- Born: Luis Cluzeau Mortet November 16, 1888 Uruguay
- Died: September 28, 1957 (aged 68)
- Genres: Musical nationalism
- Occupations: Musician, Composer, Director and Professor
- Instrument: Violin
- Website: Orquesta Sinfónica del SODRE^{[link removed]}

= Luis Cluzeau Mortet =

Luis Cluzeau Mortet (November 16, 1888 - 28 September 1957) was a Uruguayan composer and musician.

==Life==
Cluzeau Mortet, along with Alfonso Broqua, Eduardo Fabini and Vicente Ascone, a representative of the nationalist tendency that emerged in Uruguayan music in the 1910s and 20s.
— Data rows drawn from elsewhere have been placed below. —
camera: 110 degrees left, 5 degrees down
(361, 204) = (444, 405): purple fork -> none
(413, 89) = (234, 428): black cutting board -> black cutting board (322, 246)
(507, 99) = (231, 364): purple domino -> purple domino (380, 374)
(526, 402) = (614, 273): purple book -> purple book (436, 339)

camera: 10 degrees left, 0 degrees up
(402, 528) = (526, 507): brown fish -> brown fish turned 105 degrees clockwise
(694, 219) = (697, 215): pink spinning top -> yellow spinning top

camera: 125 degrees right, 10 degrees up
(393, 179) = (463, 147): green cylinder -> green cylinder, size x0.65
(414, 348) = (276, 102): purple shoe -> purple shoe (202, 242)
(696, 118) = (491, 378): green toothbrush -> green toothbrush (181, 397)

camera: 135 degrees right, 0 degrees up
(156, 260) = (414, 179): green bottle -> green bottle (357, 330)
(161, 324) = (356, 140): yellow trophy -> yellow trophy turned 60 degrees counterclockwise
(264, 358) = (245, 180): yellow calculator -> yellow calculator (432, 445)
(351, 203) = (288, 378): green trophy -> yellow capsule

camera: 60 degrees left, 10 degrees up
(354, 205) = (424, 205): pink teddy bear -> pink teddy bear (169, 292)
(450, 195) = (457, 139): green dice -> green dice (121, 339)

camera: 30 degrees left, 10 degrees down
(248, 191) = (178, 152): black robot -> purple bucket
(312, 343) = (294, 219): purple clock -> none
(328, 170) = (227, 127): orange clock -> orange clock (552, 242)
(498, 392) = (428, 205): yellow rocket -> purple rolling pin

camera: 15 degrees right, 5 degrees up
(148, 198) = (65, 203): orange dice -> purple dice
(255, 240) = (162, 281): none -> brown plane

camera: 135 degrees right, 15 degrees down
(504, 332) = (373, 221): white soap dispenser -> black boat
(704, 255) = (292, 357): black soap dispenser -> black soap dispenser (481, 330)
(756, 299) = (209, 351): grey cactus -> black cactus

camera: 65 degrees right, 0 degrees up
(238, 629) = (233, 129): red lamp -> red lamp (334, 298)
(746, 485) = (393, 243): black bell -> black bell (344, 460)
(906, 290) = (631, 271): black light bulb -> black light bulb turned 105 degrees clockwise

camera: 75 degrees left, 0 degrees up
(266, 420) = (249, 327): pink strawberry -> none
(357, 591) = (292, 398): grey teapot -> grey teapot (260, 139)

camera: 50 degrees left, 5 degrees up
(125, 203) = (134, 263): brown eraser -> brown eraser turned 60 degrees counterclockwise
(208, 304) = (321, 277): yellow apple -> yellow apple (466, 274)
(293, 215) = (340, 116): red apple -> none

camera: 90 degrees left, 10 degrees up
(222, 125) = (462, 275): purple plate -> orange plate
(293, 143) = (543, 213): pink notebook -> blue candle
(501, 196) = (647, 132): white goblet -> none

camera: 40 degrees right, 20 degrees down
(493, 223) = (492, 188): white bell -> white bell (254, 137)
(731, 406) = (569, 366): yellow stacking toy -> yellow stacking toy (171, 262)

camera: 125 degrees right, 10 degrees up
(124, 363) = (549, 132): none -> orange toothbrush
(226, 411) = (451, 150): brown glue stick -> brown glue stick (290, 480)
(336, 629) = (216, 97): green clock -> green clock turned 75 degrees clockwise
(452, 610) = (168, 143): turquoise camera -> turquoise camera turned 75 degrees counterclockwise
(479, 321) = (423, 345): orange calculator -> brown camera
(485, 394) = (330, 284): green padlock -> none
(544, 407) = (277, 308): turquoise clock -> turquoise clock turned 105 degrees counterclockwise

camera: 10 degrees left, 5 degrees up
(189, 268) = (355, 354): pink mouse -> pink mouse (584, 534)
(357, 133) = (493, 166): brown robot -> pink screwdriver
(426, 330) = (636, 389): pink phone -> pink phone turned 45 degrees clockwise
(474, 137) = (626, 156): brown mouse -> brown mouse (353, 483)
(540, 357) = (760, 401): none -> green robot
He played first violin for Ossodre (SODRE Symphony Orchestra) from 1931 until 1946 but had to step down due to a hearing affliction.

As a composer, his most recognized work was for piano, song and piano and symphonic music.
He wrote for the symphony orchestra several pieces of music, including, Rancherío, Poema Nativo, Llanuras, Soledad Campestre, La Siesta, Preludio y Danza and Sinfonía Artigas.
He also wrote "El Quinielero" and "Gimiendo", two famous tangos recorded by Carlos Gardel.
His masterpiece was Carreta Quemada, done in 1916.

He was a high school teacher and also named Honorary Choir Director for the National Institute for the Blind.

Mortet's grandfather was the French-Uruguayan composer and pianist Pablo (Paul) Faget.